*WHAT NEEDS TO BE DONE*
Where an entry below contains an image, skip the image and reproduce the rest exactly.

*EXERCISE INPUTS*
┏━━

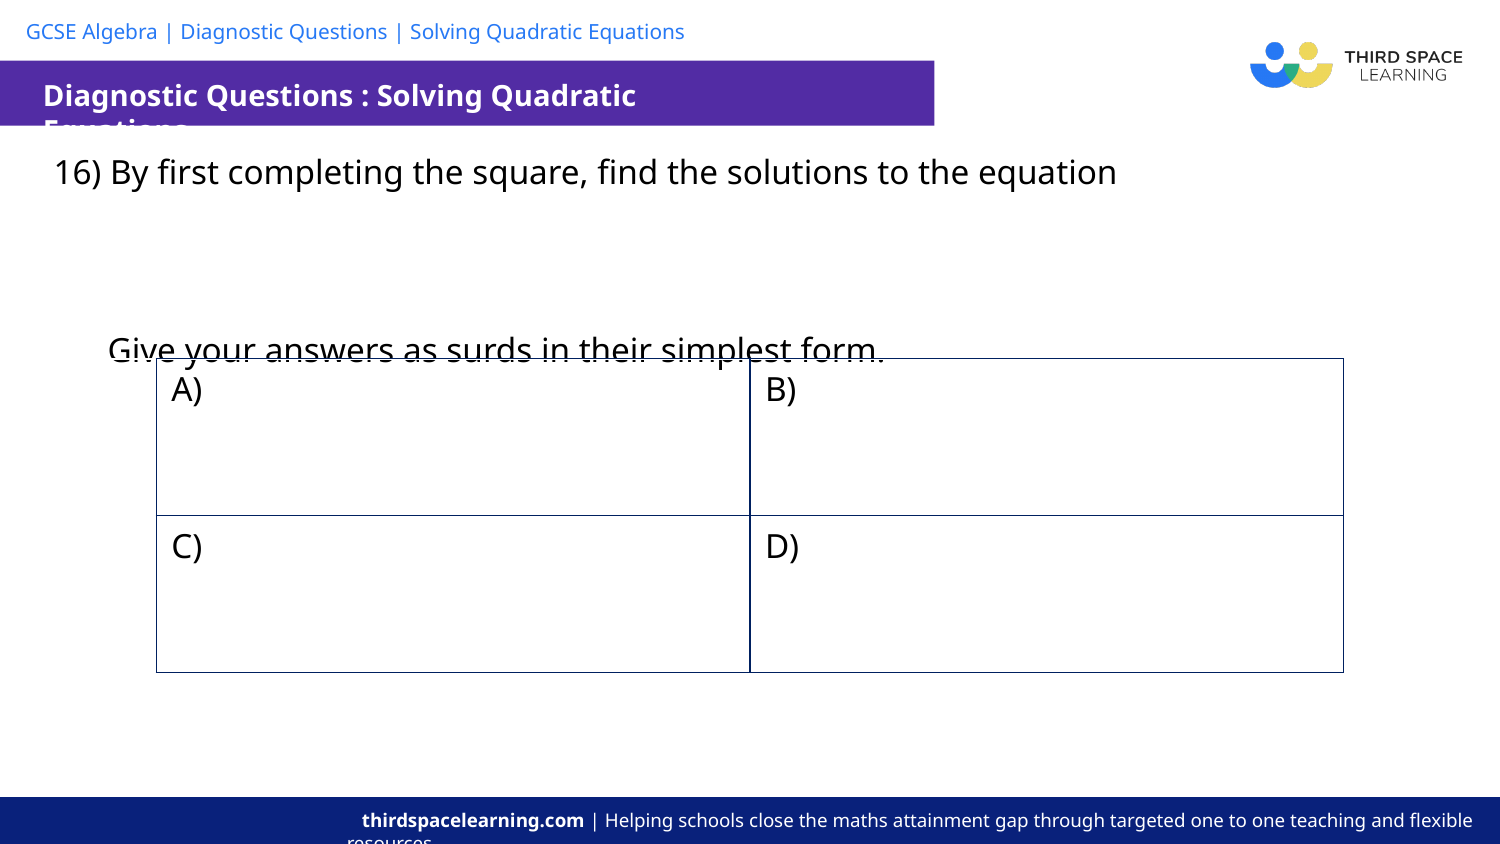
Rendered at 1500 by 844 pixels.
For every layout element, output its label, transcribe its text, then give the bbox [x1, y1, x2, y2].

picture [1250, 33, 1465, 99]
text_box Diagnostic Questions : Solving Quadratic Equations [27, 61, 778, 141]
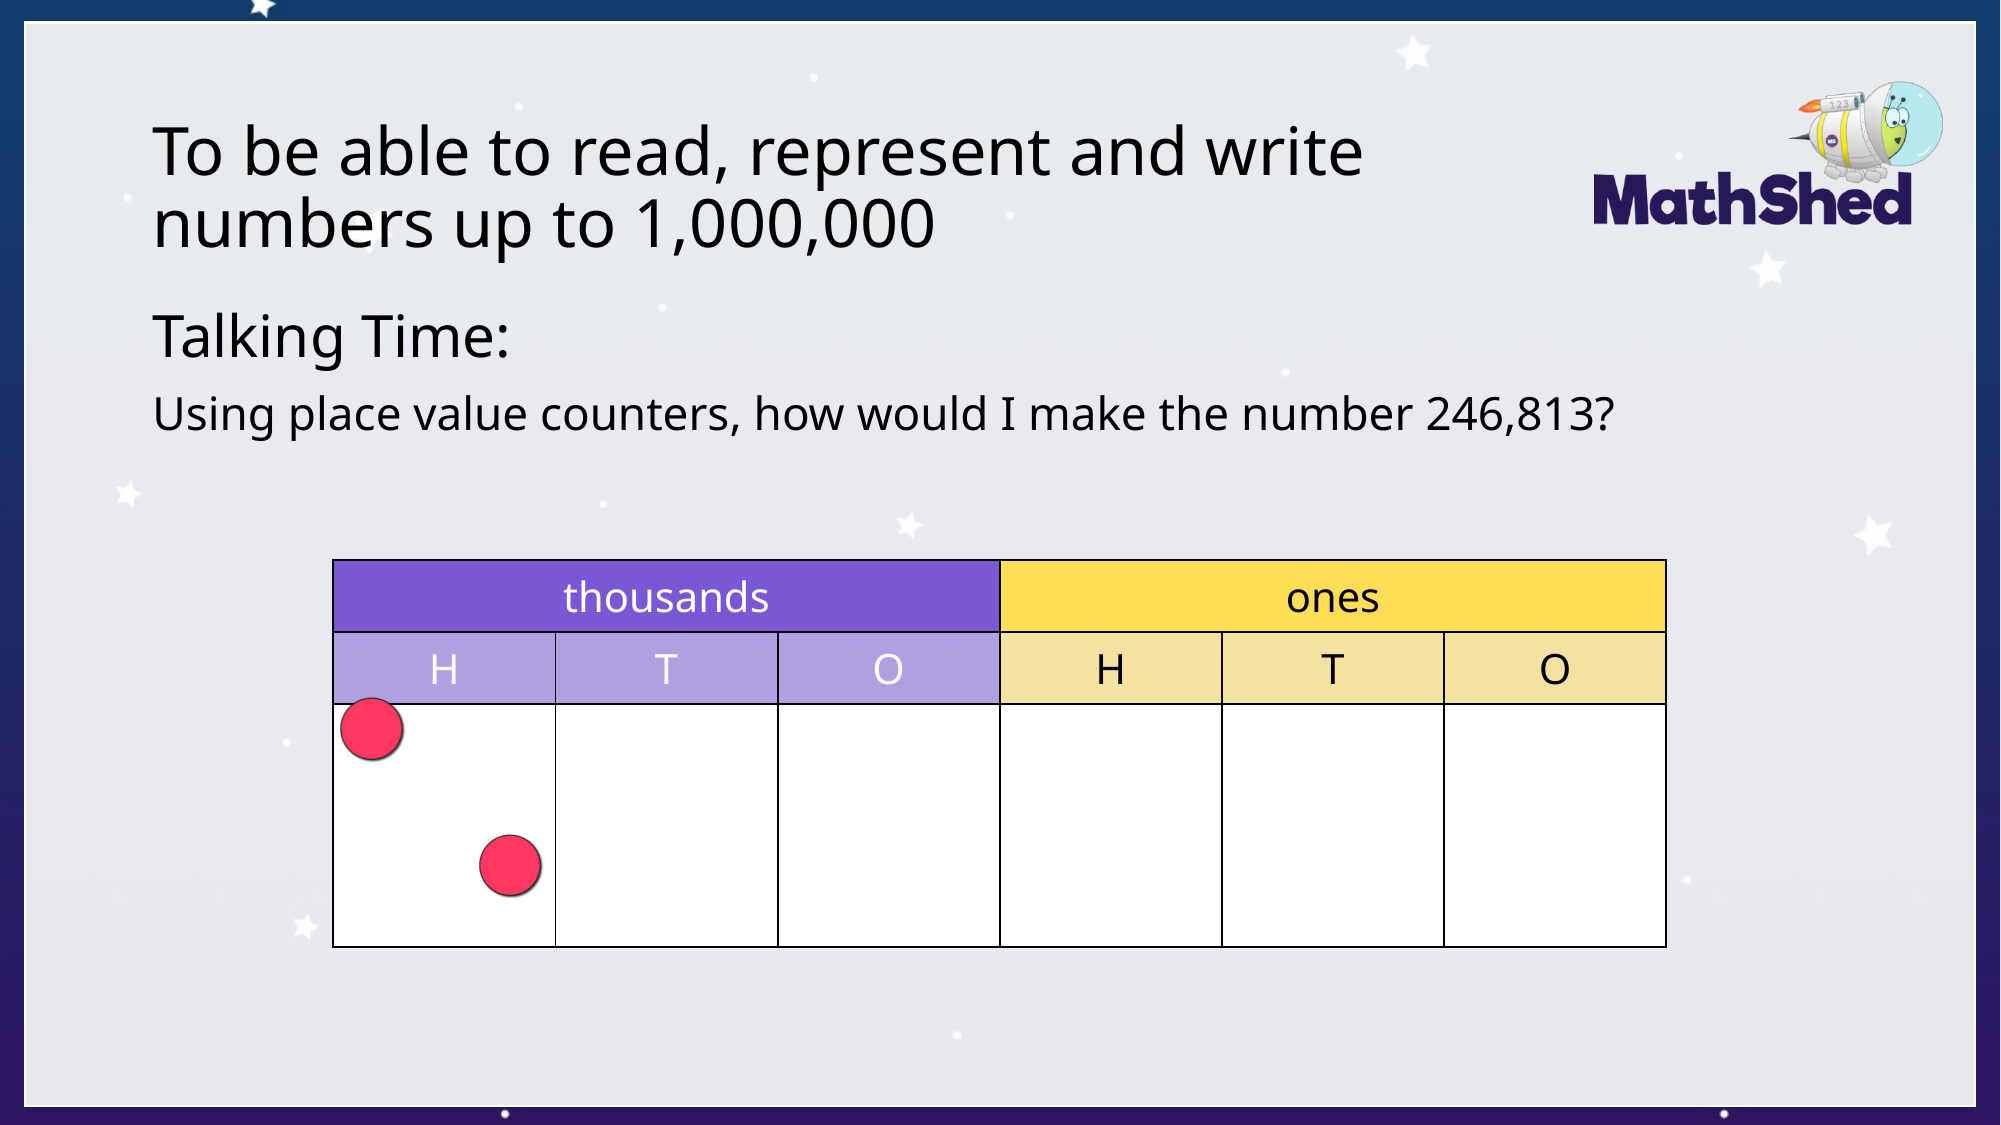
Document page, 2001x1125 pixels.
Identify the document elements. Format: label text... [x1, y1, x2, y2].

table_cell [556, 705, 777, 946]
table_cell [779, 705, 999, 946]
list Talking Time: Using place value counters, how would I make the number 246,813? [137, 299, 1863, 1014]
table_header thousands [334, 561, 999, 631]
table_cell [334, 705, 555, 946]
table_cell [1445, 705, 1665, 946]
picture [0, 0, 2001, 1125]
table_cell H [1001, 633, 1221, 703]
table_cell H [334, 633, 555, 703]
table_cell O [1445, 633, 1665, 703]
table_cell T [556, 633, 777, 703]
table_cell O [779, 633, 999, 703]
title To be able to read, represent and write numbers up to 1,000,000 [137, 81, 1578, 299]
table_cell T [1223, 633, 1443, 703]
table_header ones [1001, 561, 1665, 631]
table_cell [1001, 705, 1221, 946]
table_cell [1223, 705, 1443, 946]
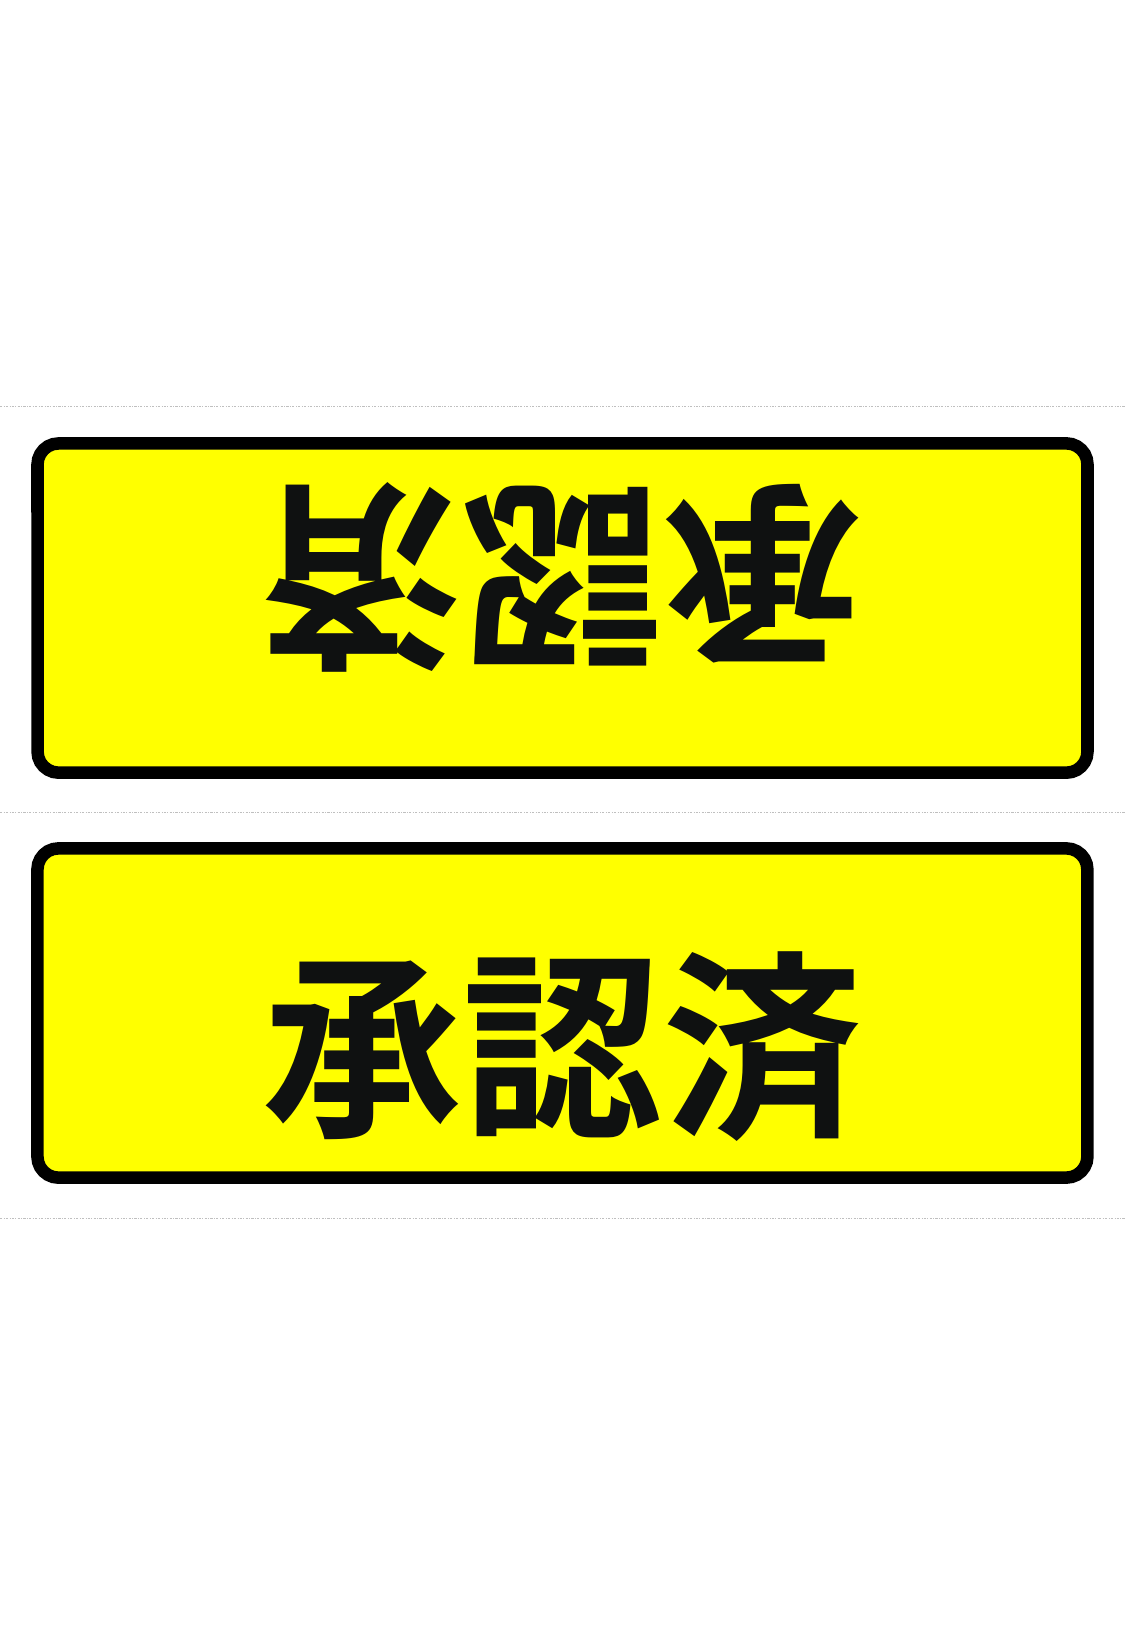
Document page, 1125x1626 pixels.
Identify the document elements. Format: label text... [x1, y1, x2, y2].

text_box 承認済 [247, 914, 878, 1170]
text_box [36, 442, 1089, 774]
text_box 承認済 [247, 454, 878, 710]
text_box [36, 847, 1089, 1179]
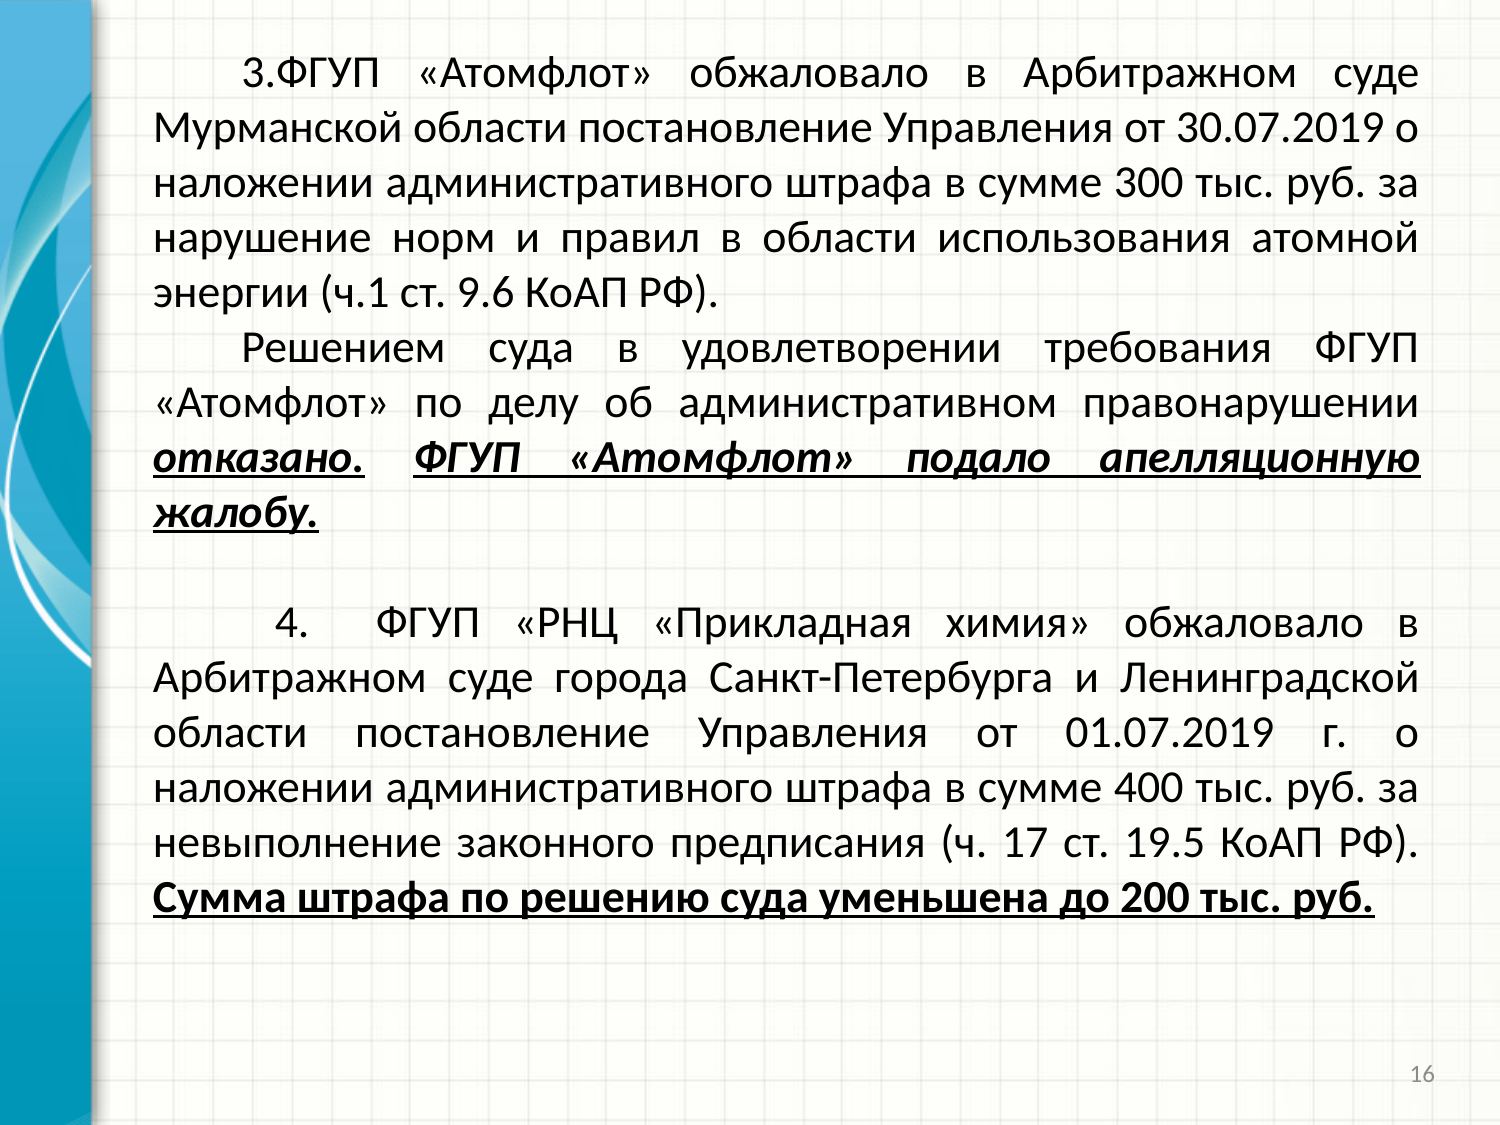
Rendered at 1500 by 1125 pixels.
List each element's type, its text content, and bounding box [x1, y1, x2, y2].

┗━━

*THE ANSWER*
Rendered at 1500 by 844 pixels.
For every layout element, output its label, transcribe its text, then give the bbox [x1, y1, x2, y2].

picture [1250, 33, 1465, 99]
text_box Diagnostic Questions : Solving Quadratic Equations [27, 61, 778, 141]
Document page, 2001x1125 pixels.
Identify the document elements. Format: label text... [x1, y1, x2, y2].

table_cell [556, 705, 777, 946]
table_cell [779, 705, 999, 946]
list Talking Time: Using place value counters, how would I make the number 246,813? [137, 299, 1863, 1014]
table_header thousands [334, 561, 999, 631]
table_cell [334, 705, 555, 946]
table_cell [1445, 705, 1665, 946]
picture [0, 0, 2001, 1125]
table_cell H [1001, 633, 1221, 703]
table_cell H [334, 633, 555, 703]
table_cell O [1445, 633, 1665, 703]
table_cell T [556, 633, 777, 703]
table_cell O [779, 633, 999, 703]
title To be able to read, represent and write numbers up to 1,000,000 [137, 81, 1578, 299]
table_cell T [1223, 633, 1443, 703]
table_header ones [1001, 561, 1665, 631]
table_cell [1001, 705, 1221, 946]
table_cell [1223, 705, 1443, 946]
Document page, 1125x1626 pixels.
Identify the document elements. Format: label text... [x1, y1, x2, y2].

text_box 承認済 [247, 914, 878, 1170]
text_box [36, 442, 1089, 774]
text_box 承認済 [247, 454, 878, 710]
text_box [36, 847, 1089, 1179]
Rendered at 1500 by 1125 pixels.
List each element's type, its text content, and bounding box [x1, y1, x2, y2].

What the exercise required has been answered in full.